*EXERCISE PROMPT*.
In the records below, find every line with the word "down" and copy it.

*DATA FOR THE TASK*.
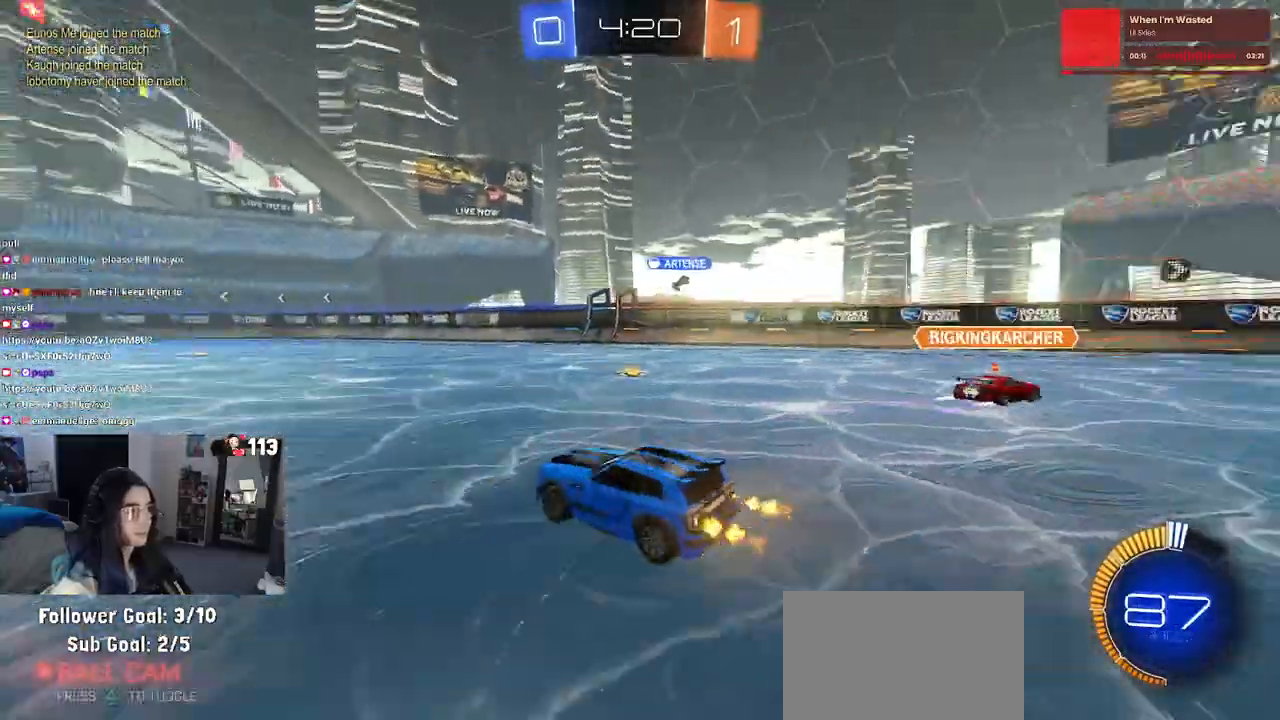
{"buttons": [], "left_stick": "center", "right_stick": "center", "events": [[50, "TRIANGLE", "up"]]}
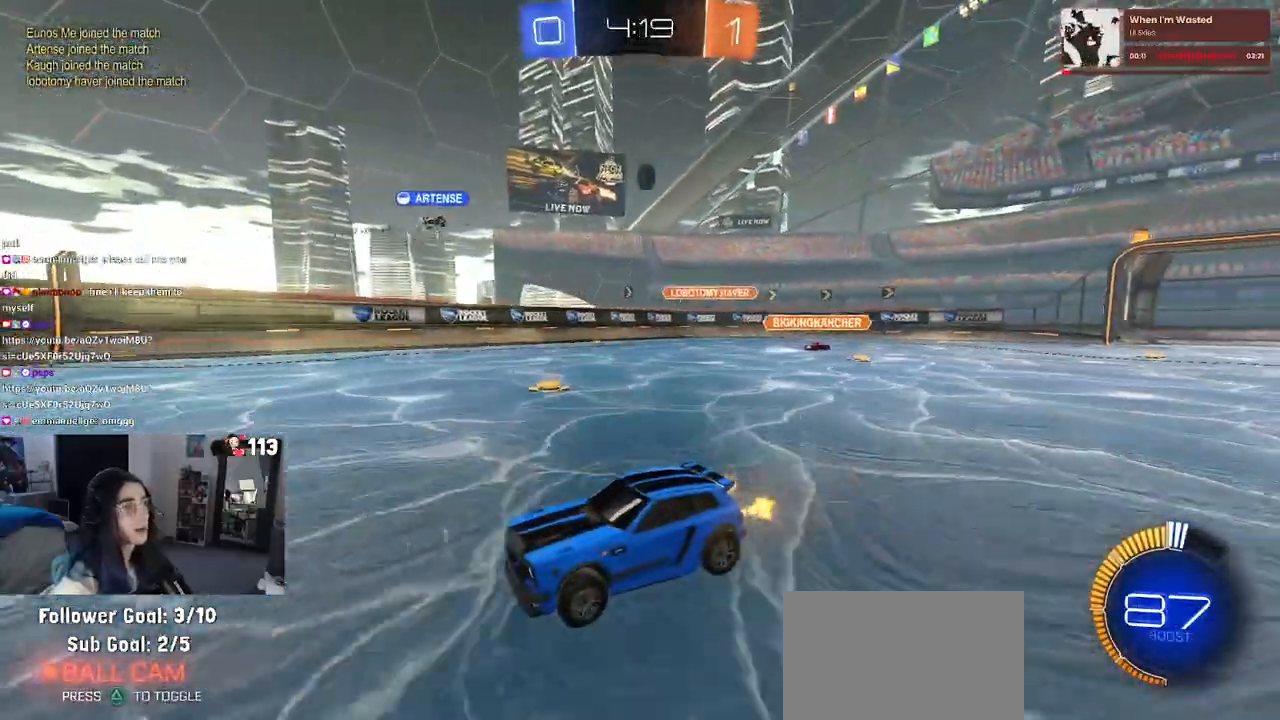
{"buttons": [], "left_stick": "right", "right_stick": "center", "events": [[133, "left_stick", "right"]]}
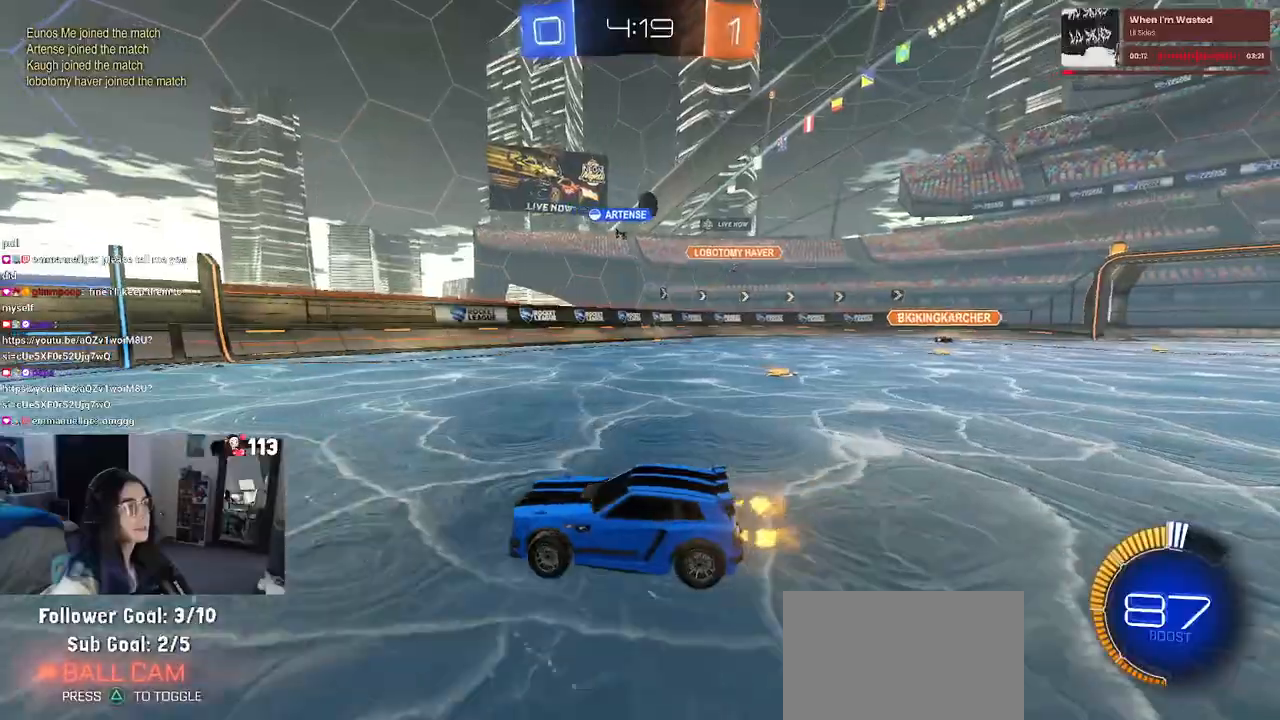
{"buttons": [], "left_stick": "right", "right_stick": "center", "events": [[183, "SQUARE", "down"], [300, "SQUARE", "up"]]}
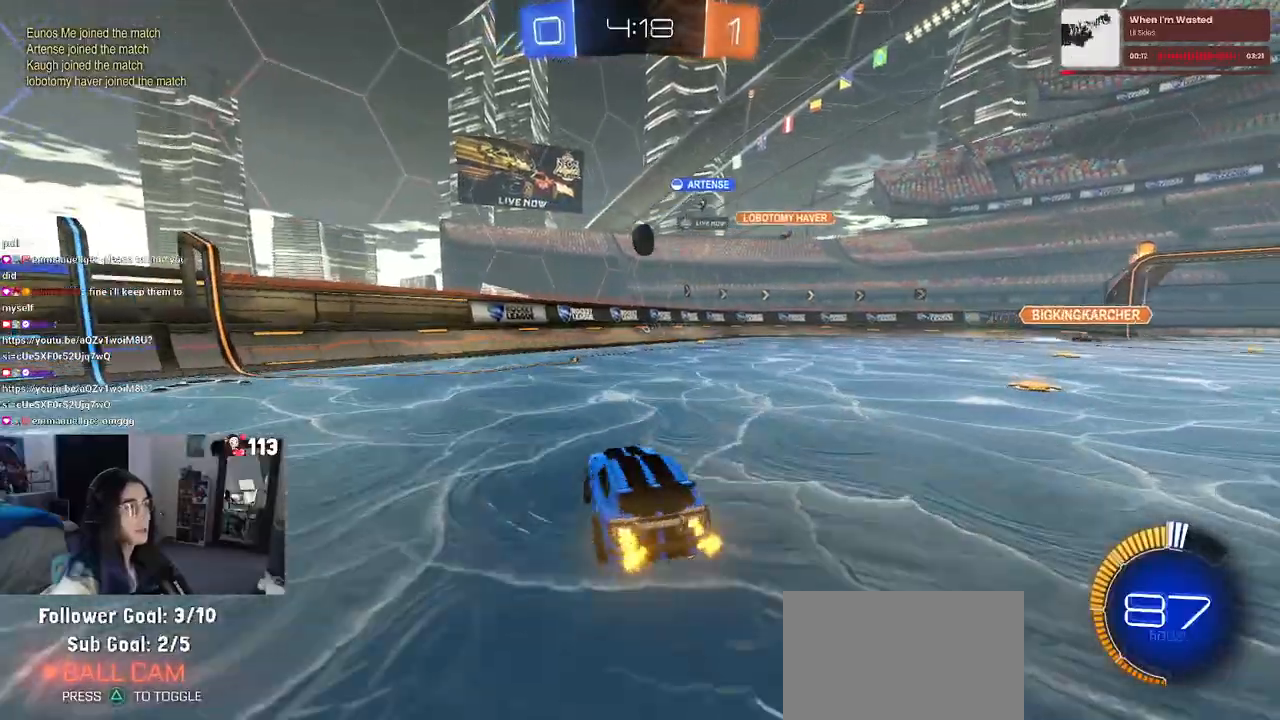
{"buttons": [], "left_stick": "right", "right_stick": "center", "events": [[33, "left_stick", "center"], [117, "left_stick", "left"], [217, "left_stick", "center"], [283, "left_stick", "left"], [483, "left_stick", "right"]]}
* * *
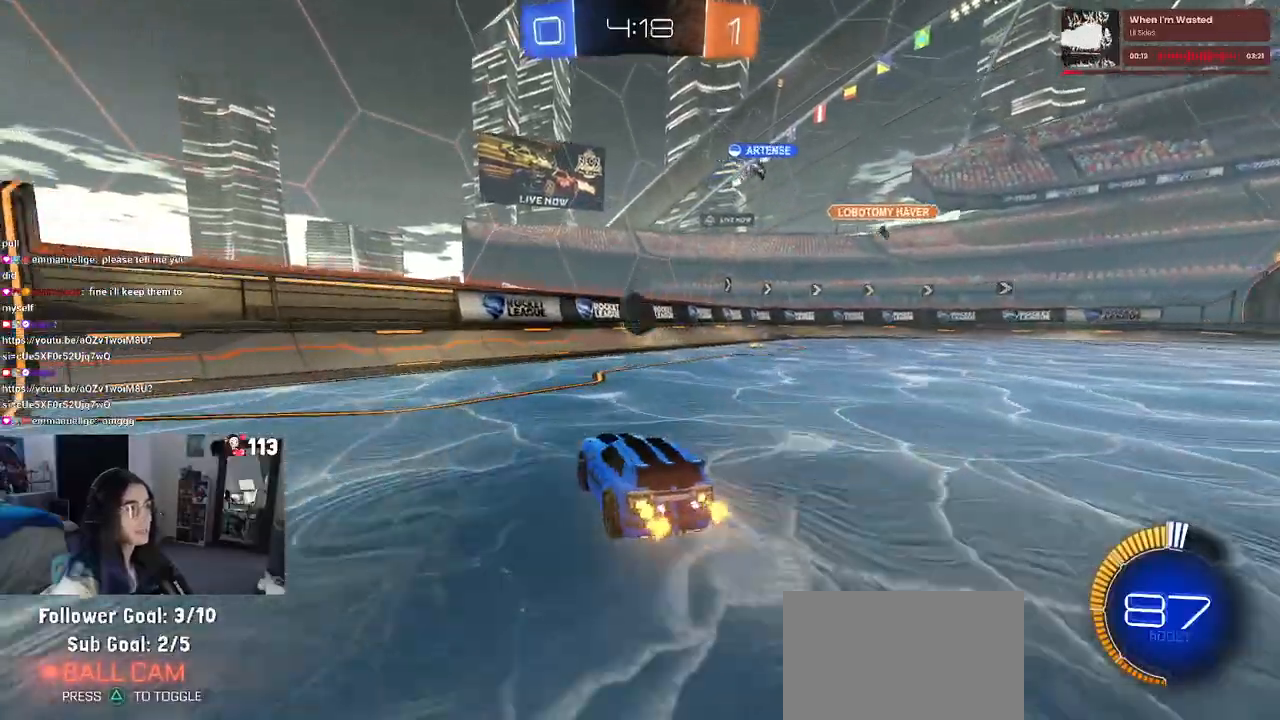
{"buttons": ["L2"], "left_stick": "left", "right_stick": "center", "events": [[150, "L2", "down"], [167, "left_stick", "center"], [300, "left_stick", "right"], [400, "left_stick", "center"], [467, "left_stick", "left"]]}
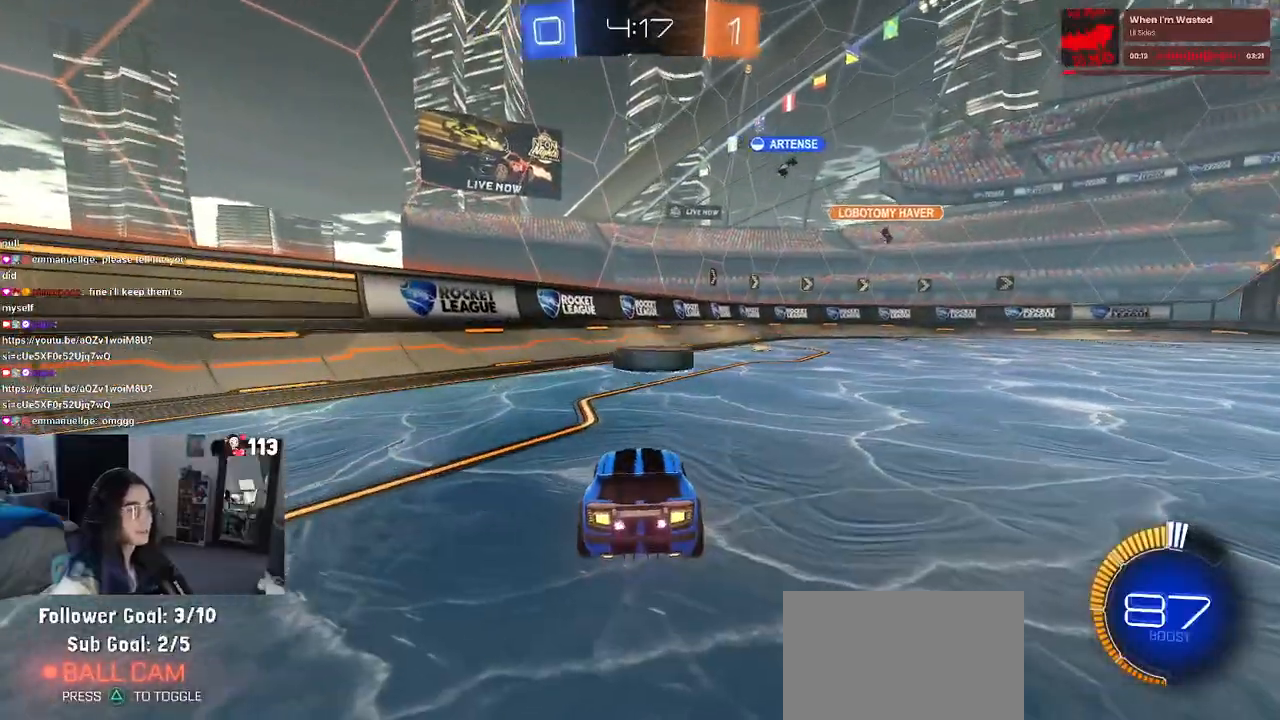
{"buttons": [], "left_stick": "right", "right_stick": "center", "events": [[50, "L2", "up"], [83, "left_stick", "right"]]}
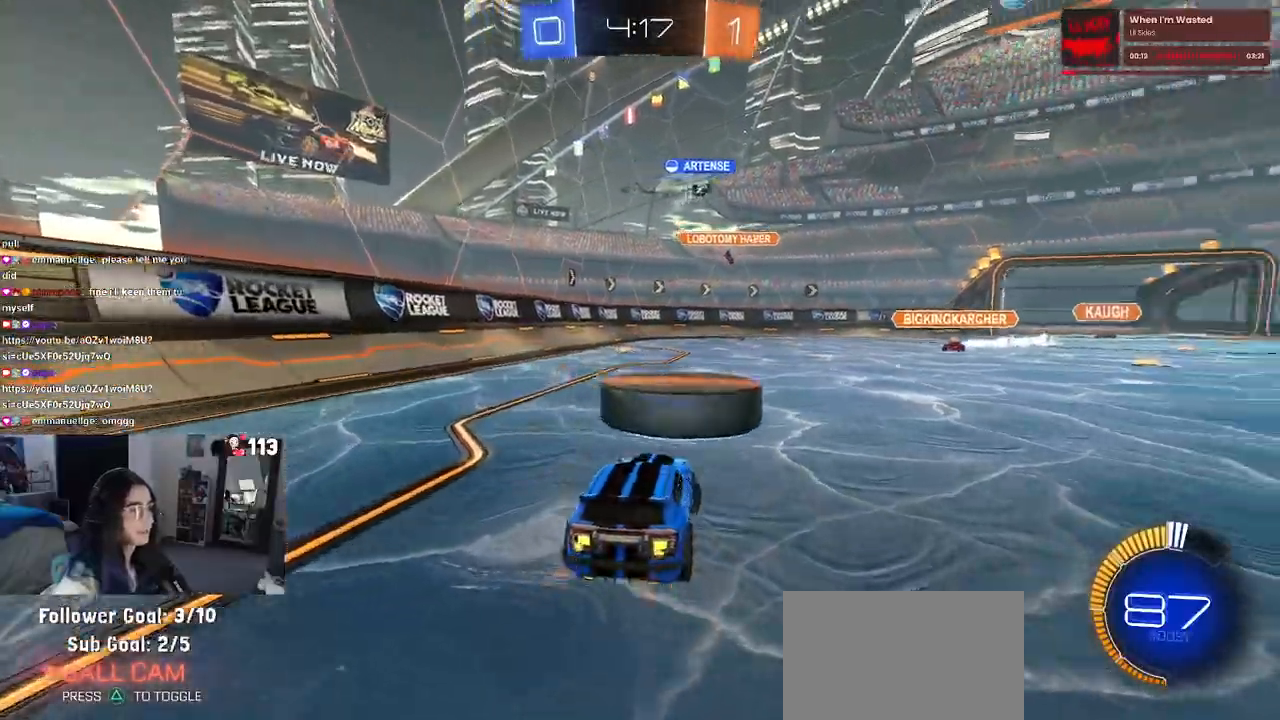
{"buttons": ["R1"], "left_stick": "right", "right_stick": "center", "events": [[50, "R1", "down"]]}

*REPLY TO THE EXERCISE*.
{"buttons": [], "left_stick": "right", "right_stick": "center", "events": [[183, "SQUARE", "down"], [300, "SQUARE", "up"]]}
{"buttons": ["L2"], "left_stick": "left", "right_stick": "center", "events": [[150, "L2", "down"], [167, "left_stick", "center"], [300, "left_stick", "right"], [400, "left_stick", "center"], [467, "left_stick", "left"]]}
{"buttons": ["R1"], "left_stick": "right", "right_stick": "center", "events": [[50, "R1", "down"]]}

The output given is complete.